Loki 1.0 -> 1.1 Upgrade Notes and Changelog

loki id property renamed to $loki

The autogenerated 'id' column on inserted loki objects has been renamed to '$loki'. This is probably the only breaking changed introduced, but in the future it will be less likely to conflict with objects that already have an 'id' column. If you have saved databases in 1.0 format loki should be able to load it and convert it to new id system. If your 1.0 database had user id renamed to originalId, loki should restore it with 'id' renamed to '$loki' and 'originalId' renamed back to 'id'. The next time the database is saved it will be in 1.1 format. Loki can't upgrade your code though, so if you have been explicity using the 'id' column, perhaps to simulate relations / foreign keys or for list/grid binding, you will need to update that to use $loki.

Collections constructor

Collections now take a name parameter and an options object. The possible parameters in the options are:

  • indices: array of fields to be indexed
  • transactional: is the collection transactional (a fallback mechanism in case things go wrong during operations)
  • asyncListeners: event listeners can be made sync or async
  • disableChangesApi: enable/disable the Changes API (see below)
  • cloneObjects: you can force LokiJS to create clone copies of objects instead of using the original objects

Changes API

The Changes API enables the tracking the changes occurred in the collections since the beginning of the session, so it's possible to create a differential dataset for synchronization purposes (possibly to a remote db). See the wiki page for detailed usage.

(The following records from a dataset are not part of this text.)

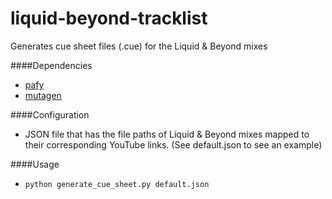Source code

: # liquid-beyond-tracklist
Generates cue sheet files (.cue) for the Liquid &amp; Beyond mixes

####Dependencies
+ [pafy](https://pypi.python.org/pypi/pafy/0.4.2)
+ [mutagen](https://pypi.python.org/pypi/mutagen/1.31)

####Configuration
+ JSON file that has the file paths of Liquid & Beyond mixes mapped to their corresponding YouTube links. (See default.json to see an example)


####Usage
+ `python generate_cue_sheet.py default.json`
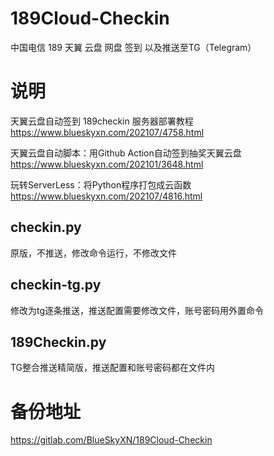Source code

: # 189Cloud-Checkin
中国电信 189 天翼 云盘 网盘 签到 以及推送至TG（Telegram）
# 说明
天翼云盘自动签到 189checkin 服务器部署教程 https://www.blueskyxn.com/202107/4758.html

天翼云盘自动脚本：用Github Action自动签到抽奖天翼云盘 https://www.blueskyxn.com/202101/3648.html


玩转ServerLess：将Python程序打包成云函数 https://www.blueskyxn.com/202107/4816.html

## checkin.py
原版，不推送，修改命令运行，不修改文件
## checkin-tg.py
修改为tg逐条推送，推送配置需要修改文件，账号密码用外置命令
## 189Checkin.py
TG整合推送精简版，推送配置和账号密码都在文件内

# 备份地址
https://gitlab.com/BlueSkyXN/189Cloud-Checkin
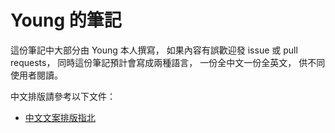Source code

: # Young 的筆記

這份筆記中大部分由 Young 本人撰寫，
如果內容有誤歡迎發 issue 或 pull requests，
同時這份筆記預計會寫成兩種語言，
一份全中文一份全英文，
供不同使用者閱讀。

中文排版請參考以下文件：

- [中文文案排版指北](https://github.com/sparanoid/chinese-copywriting-guidelines)
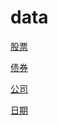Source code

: # data

[股票](%E8%82%A1%E7%A5%A8/%E8%82%A1%E7%A5%A8.md)

[债券](%E5%80%BA%E5%88%B8/%E5%80%BA%E5%88%B8.md)

[公司](%E5%85%AC%E5%8F%B8/%E5%85%AC%E5%8F%B8.md)

[日期](%E6%97%A5%E6%9C%9F/%E6%97%A5%E6%9C%9F.md)


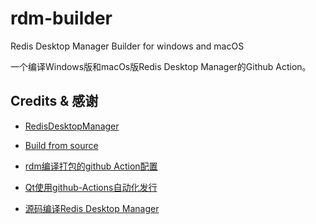 # rdm-builder
Redis Desktop Manager Builder for windows and macOS



一个编译Windows版和macOs版Redis Desktop Manager的Github Action。



## Credits & 感谢

- [RedisDesktopManager](https://github.com/uglide/RedisDesktopManager)

- [Build from source](http://docs.redisdesktop.com/en/latest/install/)
- [rdm编译打包的github Action配置](https://onew.me/2020/07/01/rdm-action/)
- [Qt使用github-Actions自动化发行](https://zhuanlan.zhihu.com/p/95926317)
- [源码编译Redis Desktop Manager](https://kany.me/2019/10/10/compile-redis-desktop-manager/)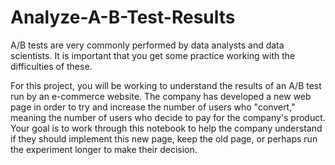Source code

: # Analyze-A-B-Test-Results

A/B tests are very commonly performed by data analysts and data scientists. It is important that you get some practice working with the difficulties of these.<br>

For this project, you will be working to understand the results of an A/B test run by an e-commerce website. The company has developed a new web page in order to try and increase the number of users who "convert," meaning the number of users who decide to pay for the company's product. Your goal is to work through this notebook to help the company understand if they should implement this new page, keep the old page, or perhaps run the experiment longer to make their decision.
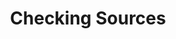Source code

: ---
_date: between 1934 and 2009
derivativo_link: https://derivativo-1.library.columbia.edu/iiif/2/ldpd:341167/
dlc_link: https://dlc.library.columbia.edu/catalog/cul:pnvx0k6dzz
format: photographs
iiif_json: https://derivativo-1.library.columbia.edu/iiif/2/ldpd:341167/info.json
name: Warman, Manny, -1983
native_jpg: https://derivativo-1.library.columbia.edu/iiif/2/ldpd:341167/full/!768,768/0/native.jpg
shelf_location: Box no. Box 129, Folder no. Folder 2 (Academics - Affiliated Institutions
  - Columbia University Press), Historical Photograph Collection
subjects: Academic libraries; College students; New York (N.Y.)
summary: '"''Theodore Shabad, assistant editor of the Gazetteer, checks data on source
  which include a Communist atlas published in 1950, and the China Postal Guide in
  both Chinese and English editions. ''"'
title: Checking Sources
layout: photo-page
---
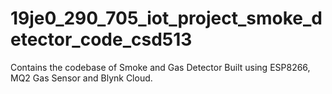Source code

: # 19je0_290_705_iot_project_smoke_detector_code_csd513
Contains the codebase of Smoke and Gas Detector Built using ESP8266, MQ2 Gas Sensor and Blynk Cloud.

Enhancements to loki persistence layer (autosave/autoload)

More versatile configuration of persistence method along with optional autosave and autoload capabilities. See LokiJS persistence and adapters wiki page for detailed description.

Added indexeddb adapter

See LokiJS persistence and adapters wiki page for detailed description.

Added clone object option to specify loki should clone inserted documents

By default, when you insert and object into a LokiJS database, it refers to your object reference rather than create its own copy. If you prefer LokiJS clone its own copies you can specify collection level clone option.

Compound sort for sorting on multiple columns

For chained multisort, some examples include :

rs.compoundsort(['age', 'name']); // to sort by age and then name (both ascending)
rs.compoundsort(['age', ['name', true]); // to sort by age (ascending) and then by name (descending)

For DynamicView view, some examples include :

dv.applySortCriteria(['age', 'name']); // to sort by age and then name (both ascending)
dv.applySortCriteria(['age', ['name', true]); // to sort by age (ascending) and then by name (descending)
dv.applySortCriteria(['age', true], ['name', true]); // to sort by age (descending) and then by name (descending)

Renamed ensureBinaryIndex() to ensureIndex()

If you apply your own indexes outside of the collection constructor options, you need to call :

ensureIndex(propertyName);

or

ensureIndex(propertyName, true);

to force index to be built immediately.

Added asyncListeners option (Events can be sync or async)

By default in LokiJS 1.0, listeners were triggered in an async fashion. This would grant a performance boost but it would also make it tricky to test. You can set whether events are going to be sync/async at collection level, by passing the option { asyncListeners: true|false }. This grants a more granular control and makes it easier to create tests.